Track listing: Grip/Peaches/Go Buddy Go/Something Better Change/Straighten Out/No More Heroes/5 Minutes/Nice N Sleazy/Walk On By/Duchess/Nuclear Device/Don’t Bring Harry/Bear Cage/Who Wants The World/Thrown Away/Just Like Nothing On Earth/Let Me Introduce You To The Family/Golden Brown/La Folie/Strange Little Girl
Greatest Hits 1977-1990
(CD, Epic 467541 2)
And so, as Cornwell waved farewell, and the band’s association with Epic also came to an end, this best of turned up at the tail end of 1990. A 14 track affair split equally between EMI and Epic singles, it came packaged in a superb sleeve depicting Stranglers records and memorabilia. The Cassette and CD editions took advantage of the extended playing time these formats offered, and added a bonus “hit” - “No Mercy”, from the Epic years unsurprisingly, thus destroying the 50/50 balance, and also messing up the chronological order of the album, as it was added at the very end of the record.

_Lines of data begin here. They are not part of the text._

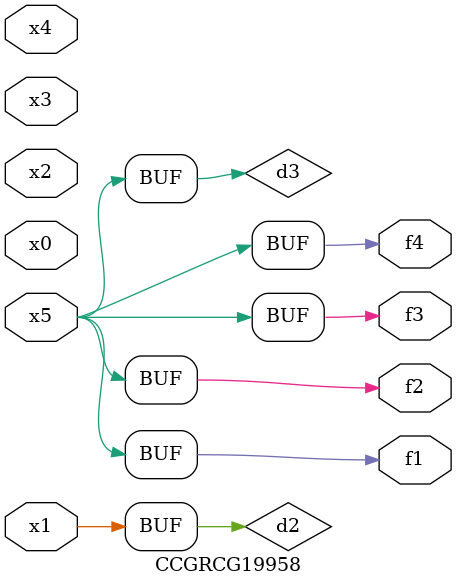
<source format=v>
module CCGRCG19958(
	input x0, x1, x2, x3, x4, x5,
	output f1, f2, f3, f4
);

	wire d1, d2, d3;

	not (d1, x5);
	or (d2, x1);
	xnor (d3, d1);
	assign f1 = d3;
	assign f2 = d3;
	assign f3 = d3;
	assign f4 = d3;
endmodule

</source>
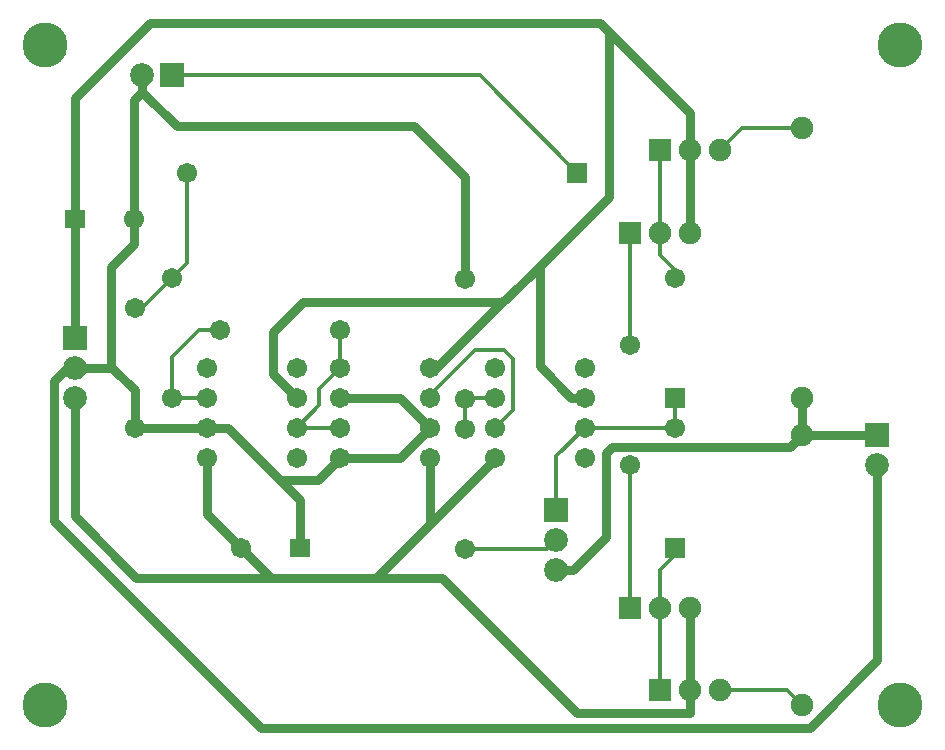
<source format=gbl>
G04 #@! TF.FileFunction,Copper,L2,Bot,Signal*
%FSLAX46Y46*%
G04 Gerber Fmt 4.6, Leading zero omitted, Abs format (unit mm)*
G04 Created by KiCad (PCBNEW 4.0.1-stable) date 12/02/16 17:09:25*
%MOMM*%
G01*
G04 APERTURE LIST*
%ADD10C,0.100000*%
%ADD11C,1.716000*%
%ADD12R,1.716000X1.554000*%
%ADD13R,1.716000X1.716000*%
%ADD14R,2.016000X2.016000*%
%ADD15C,2.016000*%
%ADD16C,1.916000*%
%ADD17R,1.916000X1.916000*%
%ADD18C,3.800000*%
%ADD19C,0.762000*%
%ADD20C,0.304800*%
G04 APERTURE END LIST*
D10*
D11*
X168910000Y-127635000D03*
X168910000Y-130175000D03*
X168910000Y-132715000D03*
X168910000Y-135255000D03*
X176530000Y-135255000D03*
X176530000Y-132715000D03*
X176530000Y-130175000D03*
X176530000Y-127635000D03*
D12*
X133350000Y-115062000D03*
D11*
X138350000Y-115062000D03*
D12*
X152400000Y-142875000D03*
D11*
X147400000Y-142875000D03*
D13*
X175895000Y-111125000D03*
D11*
X142875000Y-111125000D03*
D13*
X184147460Y-130174480D03*
D11*
X184150000Y-120015000D03*
D13*
X184147460Y-142874480D03*
D11*
X184150000Y-132715000D03*
D14*
X133350000Y-125095000D03*
D15*
X133350000Y-127635000D03*
X133350000Y-130175000D03*
D14*
X141605000Y-102870000D03*
D15*
X139065000Y-102870000D03*
D14*
X201295000Y-133350000D03*
D15*
X201295000Y-135890000D03*
D14*
X174117000Y-139700000D03*
D15*
X174117000Y-142240000D03*
X174117000Y-144780000D03*
D16*
X182880000Y-116205000D03*
D17*
X180340000Y-116205000D03*
D16*
X185420000Y-116205000D03*
X182880000Y-147955000D03*
D17*
X180340000Y-147955000D03*
D16*
X185420000Y-147955000D03*
X185420000Y-109220000D03*
D17*
X182880000Y-109220000D03*
D16*
X187960000Y-109220000D03*
X185420000Y-154940000D03*
D17*
X182880000Y-154940000D03*
D16*
X187960000Y-154940000D03*
D11*
X138430000Y-132715000D03*
X138430000Y-122555000D03*
X141605000Y-130175000D03*
X141605000Y-120015000D03*
X155829000Y-124460000D03*
X145669000Y-124460000D03*
X166370000Y-132842000D03*
X166370000Y-143002000D03*
X166370000Y-120142000D03*
X166370000Y-130302000D03*
X180340000Y-125730000D03*
X180340000Y-135890000D03*
D16*
X194945000Y-107315000D03*
X194945000Y-130175000D03*
X194945000Y-133350000D03*
X194945000Y-156210000D03*
D11*
X144526000Y-127635000D03*
X144526000Y-130175000D03*
X144526000Y-132715000D03*
X144526000Y-135255000D03*
X152146000Y-135255000D03*
X152146000Y-132715000D03*
X152146000Y-130175000D03*
X152146000Y-127635000D03*
X155829000Y-127635000D03*
X155829000Y-130175000D03*
X155829000Y-132715000D03*
X155829000Y-135255000D03*
X163449000Y-135255000D03*
X163449000Y-132715000D03*
X163449000Y-130175000D03*
X163449000Y-127635000D03*
D18*
X203200000Y-156210000D03*
X130810000Y-156210000D03*
X130810000Y-100330000D03*
X203200000Y-100330000D03*
D19*
X152146000Y-130175000D02*
X150114000Y-128143000D01*
X150114000Y-128143000D02*
X150114000Y-124587000D01*
X150114000Y-124587000D02*
X152654000Y-122047000D01*
X152654000Y-122047000D02*
X169545000Y-122047000D01*
X133350000Y-107315000D02*
X133350000Y-104775000D01*
X133350000Y-104775000D02*
X139700000Y-98425000D01*
X172720000Y-118999000D02*
X178562000Y-113157000D01*
X178562000Y-113157000D02*
X178562000Y-99187000D01*
X163449000Y-127635000D02*
X163957000Y-127635000D01*
X163957000Y-127635000D02*
X169545000Y-122047000D01*
X169545000Y-122047000D02*
X169672000Y-121920000D01*
X169672000Y-121920000D02*
X169799000Y-121920000D01*
X169799000Y-121920000D02*
X172720000Y-118999000D01*
X176530000Y-130175000D02*
X175387000Y-130175000D01*
X175387000Y-130175000D02*
X172720000Y-127508000D01*
X172720000Y-127508000D02*
X172720000Y-118999000D01*
X185420000Y-109220000D02*
X185420000Y-106045000D01*
X177800000Y-98425000D02*
X167640000Y-98425000D01*
X167640000Y-98425000D02*
X139700000Y-98425000D01*
X185420000Y-106045000D02*
X178562000Y-99187000D01*
X178562000Y-99187000D02*
X177800000Y-98425000D01*
X133350000Y-107315000D02*
X133350000Y-125095000D01*
X185420000Y-109220000D02*
X185420000Y-116205000D01*
X133350000Y-127635000D02*
X132715000Y-127635000D01*
X132715000Y-127635000D02*
X131572000Y-128778000D01*
X131572000Y-128778000D02*
X131572000Y-140589000D01*
X131572000Y-140589000D02*
X149098000Y-158115000D01*
X138350000Y-115062000D02*
X138350000Y-117174000D01*
X138350000Y-117174000D02*
X136398000Y-119126000D01*
X136398000Y-119126000D02*
X136398000Y-127635000D01*
X138430000Y-132715000D02*
X144526000Y-132715000D01*
X138350000Y-115062000D02*
X138350000Y-104982000D01*
X138350000Y-104982000D02*
X139065000Y-104267000D01*
X152400000Y-142875000D02*
X152400000Y-138811000D01*
X152400000Y-138811000D02*
X150749000Y-137160000D01*
X139065000Y-102870000D02*
X139065000Y-104267000D01*
X139065000Y-104267000D02*
X141986000Y-107188000D01*
X141986000Y-107188000D02*
X162052000Y-107188000D01*
X162052000Y-107188000D02*
X166370000Y-111506000D01*
X166370000Y-111506000D02*
X166370000Y-120142000D01*
X144526000Y-132715000D02*
X146304000Y-132715000D01*
X146304000Y-132715000D02*
X150749000Y-137160000D01*
X150749000Y-137160000D02*
X153924000Y-137160000D01*
X153924000Y-137160000D02*
X155829000Y-135255000D01*
X155829000Y-130175000D02*
X160909000Y-130175000D01*
X160909000Y-130175000D02*
X163449000Y-132715000D01*
X155829000Y-135255000D02*
X160909000Y-135255000D01*
X160909000Y-135255000D02*
X163449000Y-132715000D01*
X166370000Y-120142000D02*
X166116000Y-120142000D01*
X201295000Y-152400000D02*
X201295000Y-135890000D01*
X195580000Y-158115000D02*
X201295000Y-152400000D01*
X149098000Y-158115000D02*
X195580000Y-158115000D01*
X133350000Y-127635000D02*
X136398000Y-127635000D01*
X136398000Y-127635000D02*
X136525000Y-127635000D01*
X138430000Y-129540000D02*
X138430000Y-132715000D01*
X136525000Y-127635000D02*
X138430000Y-129540000D01*
X133350000Y-130175000D02*
X133350000Y-140208000D01*
X133350000Y-140208000D02*
X138557000Y-145415000D01*
X138557000Y-145415000D02*
X149940000Y-145415000D01*
X144526000Y-135255000D02*
X144526000Y-140001000D01*
X144526000Y-140001000D02*
X147400000Y-142875000D01*
X158877000Y-145415000D02*
X149940000Y-145415000D01*
X149940000Y-145415000D02*
X147400000Y-142875000D01*
X163449000Y-135255000D02*
X163449000Y-140843000D01*
X168910000Y-135255000D02*
X168910000Y-135382000D01*
X168910000Y-135382000D02*
X163449000Y-140843000D01*
X163449000Y-140843000D02*
X158877000Y-145415000D01*
X185420000Y-154940000D02*
X185420000Y-156845000D01*
X164465000Y-145415000D02*
X158877000Y-145415000D01*
X175895000Y-156845000D02*
X164465000Y-145415000D01*
X185420000Y-156845000D02*
X175895000Y-156845000D01*
X185420000Y-154940000D02*
X185420000Y-147955000D01*
D20*
X141605000Y-102870000D02*
X167640000Y-102870000D01*
X167640000Y-102870000D02*
X175895000Y-111125000D01*
X142875000Y-111125000D02*
X142875000Y-118745000D01*
X142875000Y-118745000D02*
X141605000Y-120015000D01*
X138430000Y-122555000D02*
X139065000Y-122555000D01*
X139065000Y-122555000D02*
X141605000Y-120015000D01*
X176530000Y-132715000D02*
X184150000Y-132715000D01*
X174117000Y-139700000D02*
X174117000Y-135128000D01*
X174117000Y-135128000D02*
X176530000Y-132715000D01*
X184147460Y-130174480D02*
X184147460Y-132712460D01*
X184147460Y-132712460D02*
X184144920Y-132715000D01*
X182880000Y-109220000D02*
X182880000Y-116205000D01*
X182880000Y-116205000D02*
X182880000Y-118110000D01*
X182880000Y-118110000D02*
X184150000Y-119380000D01*
X184150000Y-119380000D02*
X184150000Y-120015000D01*
X182880000Y-154940000D02*
X182880000Y-147955000D01*
X182880000Y-147955000D02*
X182880000Y-144780000D01*
X182880000Y-144780000D02*
X184147460Y-143512540D01*
X184147460Y-143512540D02*
X184147460Y-142874480D01*
D19*
X174117000Y-144780000D02*
X175514000Y-144780000D01*
X175514000Y-144780000D02*
X178308000Y-141986000D01*
X178308000Y-141986000D02*
X178308000Y-134874000D01*
X178308000Y-134874000D02*
X178816000Y-134366000D01*
X178816000Y-134366000D02*
X193929000Y-134366000D01*
X193929000Y-134366000D02*
X194945000Y-133350000D01*
X194945000Y-130175000D02*
X194945000Y-133350000D01*
X194945000Y-133350000D02*
X201295000Y-133350000D01*
D20*
X166370000Y-143002000D02*
X173355000Y-143002000D01*
X173355000Y-143002000D02*
X174117000Y-142240000D01*
X180340000Y-116205000D02*
X180340000Y-125730000D01*
X180340000Y-135890000D02*
X180340000Y-147955000D01*
X187960000Y-109220000D02*
X189865000Y-107315000D01*
X189865000Y-107315000D02*
X194945000Y-107315000D01*
X187960000Y-154940000D02*
X193675000Y-154940000D01*
X193675000Y-154940000D02*
X194945000Y-156210000D01*
X145669000Y-124460000D02*
X143891000Y-124460000D01*
X143891000Y-124460000D02*
X141605000Y-126746000D01*
X141605000Y-126746000D02*
X141605000Y-130175000D01*
X141605000Y-130175000D02*
X144526000Y-130175000D01*
X155829000Y-127635000D02*
X154051000Y-129413000D01*
X154051000Y-129413000D02*
X154051000Y-130810000D01*
X154051000Y-130810000D02*
X152146000Y-132715000D01*
X155829000Y-124460000D02*
X155829000Y-127635000D01*
X152146000Y-132715000D02*
X155829000Y-132715000D01*
X168910000Y-130175000D02*
X166497000Y-130175000D01*
X166497000Y-130175000D02*
X166370000Y-130302000D01*
X166370000Y-130302000D02*
X166370000Y-132842000D01*
X163449000Y-130175000D02*
X163449000Y-129921000D01*
X163449000Y-129921000D02*
X167259000Y-126111000D01*
X167259000Y-126111000D02*
X169672000Y-126111000D01*
X169672000Y-126111000D02*
X170434000Y-126873000D01*
X170434000Y-126873000D02*
X170434000Y-131191000D01*
X170434000Y-131191000D02*
X168910000Y-132715000D01*
M02*

</source>
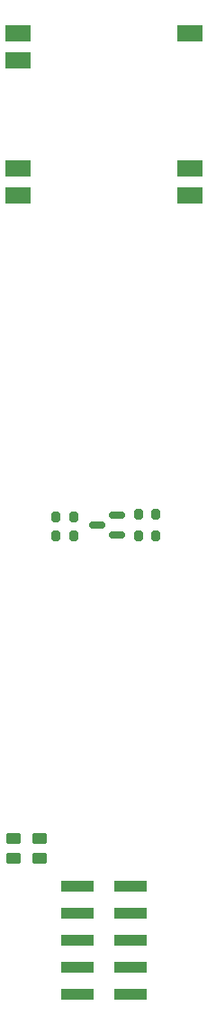
<source format=gbr>
%TF.GenerationSoftware,KiCad,Pcbnew,(7.0.0)*%
%TF.CreationDate,2023-04-30T16:43:56+02:00*%
%TF.ProjectId,midi-sync-module,6d696469-2d73-4796-9e63-2d6d6f64756c,rev?*%
%TF.SameCoordinates,Original*%
%TF.FileFunction,Paste,Top*%
%TF.FilePolarity,Positive*%
%FSLAX46Y46*%
G04 Gerber Fmt 4.6, Leading zero omitted, Abs format (unit mm)*
G04 Created by KiCad (PCBNEW (7.0.0)) date 2023-04-30 16:43:56*
%MOMM*%
%LPD*%
G01*
G04 APERTURE LIST*
G04 Aperture macros list*
%AMRoundRect*
0 Rectangle with rounded corners*
0 $1 Rounding radius*
0 $2 $3 $4 $5 $6 $7 $8 $9 X,Y pos of 4 corners*
0 Add a 4 corners polygon primitive as box body*
4,1,4,$2,$3,$4,$5,$6,$7,$8,$9,$2,$3,0*
0 Add four circle primitives for the rounded corners*
1,1,$1+$1,$2,$3*
1,1,$1+$1,$4,$5*
1,1,$1+$1,$6,$7*
1,1,$1+$1,$8,$9*
0 Add four rect primitives between the rounded corners*
20,1,$1+$1,$2,$3,$4,$5,0*
20,1,$1+$1,$4,$5,$6,$7,0*
20,1,$1+$1,$6,$7,$8,$9,0*
20,1,$1+$1,$8,$9,$2,$3,0*%
G04 Aperture macros list end*
%ADD10RoundRect,0.200000X-0.200000X-0.275000X0.200000X-0.275000X0.200000X0.275000X-0.200000X0.275000X0*%
%ADD11RoundRect,0.250000X-0.450000X0.262500X-0.450000X-0.262500X0.450000X-0.262500X0.450000X0.262500X0*%
%ADD12R,3.150000X1.000000*%
%ADD13RoundRect,0.150000X0.587500X0.150000X-0.587500X0.150000X-0.587500X-0.150000X0.587500X-0.150000X0*%
%ADD14R,2.450000X1.600000*%
%ADD15RoundRect,0.200000X0.200000X0.275000X-0.200000X0.275000X-0.200000X-0.275000X0.200000X-0.275000X0*%
%ADD16RoundRect,0.250000X0.450000X-0.262500X0.450000X0.262500X-0.450000X0.262500X-0.450000X-0.262500X0*%
G04 APERTURE END LIST*
D10*
%TO.C,R2*%
X188250000Y-85500000D03*
X189900000Y-85500000D03*
%TD*%
%TO.C,R1*%
X188250000Y-83500000D03*
X189900000Y-83500000D03*
%TD*%
D11*
%TO.C,R7*%
X176500000Y-114000000D03*
X176500000Y-115825000D03*
%TD*%
D10*
%TO.C,R4*%
X180500000Y-83750000D03*
X182150000Y-83750000D03*
%TD*%
D12*
%TO.C,J4*%
X182474999Y-118459999D03*
X187524999Y-118459999D03*
X182474999Y-120999999D03*
X187524999Y-120999999D03*
X182474999Y-123539999D03*
X187524999Y-123539999D03*
X182474999Y-126079999D03*
X187524999Y-126079999D03*
X182474999Y-128619999D03*
X187524999Y-128619999D03*
%TD*%
D13*
%TO.C,Q1*%
X186262500Y-85450000D03*
X186262500Y-83550000D03*
X184387500Y-84500000D03*
%TD*%
D14*
%TO.C,U1*%
X176924999Y-38249999D03*
X176924999Y-40789999D03*
X176924999Y-50949999D03*
X176924999Y-53489999D03*
X193074999Y-53489999D03*
X193074999Y-50949999D03*
X193074999Y-38249999D03*
%TD*%
D15*
%TO.C,R3*%
X182150000Y-85500000D03*
X180500000Y-85500000D03*
%TD*%
D16*
%TO.C,R6*%
X179000000Y-115825000D03*
X179000000Y-114000000D03*
%TD*%
M02*

</source>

Cornwell’s departure was quite high profile, I seem to recall Radio 1’s Newsbeat program making a big reference to it, and it seemed to help this one sell - it stayed in the charts for the best part of a year, and at one point, started to climb back up the charts, eventually hitting the number 4 spot.
“Golden Brown”, from the EMI days, was reissued as a single by Epic in 1991 to coincide, whilst a remixed version of “Always The Sun” was also issued at the end of 90 - note also that a limited edition CD version of this release replaced the remix with a live recording from Cornwell’s last ever gig. Limited edition copies of the album appeared as a picture CD edition, shrink-wrapped with the CD booklet inlay removed and placed behind the CD case, but how many of these still exist “untouched” is open to question.
Attempting to squeeze 13 years of hits into a 50 minute LP was never going to work, so the set fell quite short of ticking all the boxes. Several singles that were never originally on a studio LP appeared - “Walk On By”, “Strange Little Girl”, “All Day And All Of The Night” - but many more were missing. Some of the latter period songs were edited - the edits are barely noticeable when compared to the LP, but I am reliably informed that “Nice In Nice”, “Always The Sun”, “Big In America” and “96 Tears” were all affected, the first three of these thus making their debut on CD.
Track listing: Peaches/Something Better Change/No More Heroes/Walk On By/Duchess/Golden Brown/Strange Little Girl/European Female/Skin Deep/Nice In Nice (Edit)/Always The Sun (Edit)/Big In America (Edit)/All Day And All Of The Night (Single Mix)/96 Tears (Edit)/No Mercy
Although “Greatest Hits” was issued as a farewell to Cornwell, it would certainly not be the last collection designed to cover the Mark 1 period of the band. A future blog will look at the compilations that surfaced after the Mark 2 line up had started recording, but which covered material from either the Cornwell and non-Cornwell years, or both.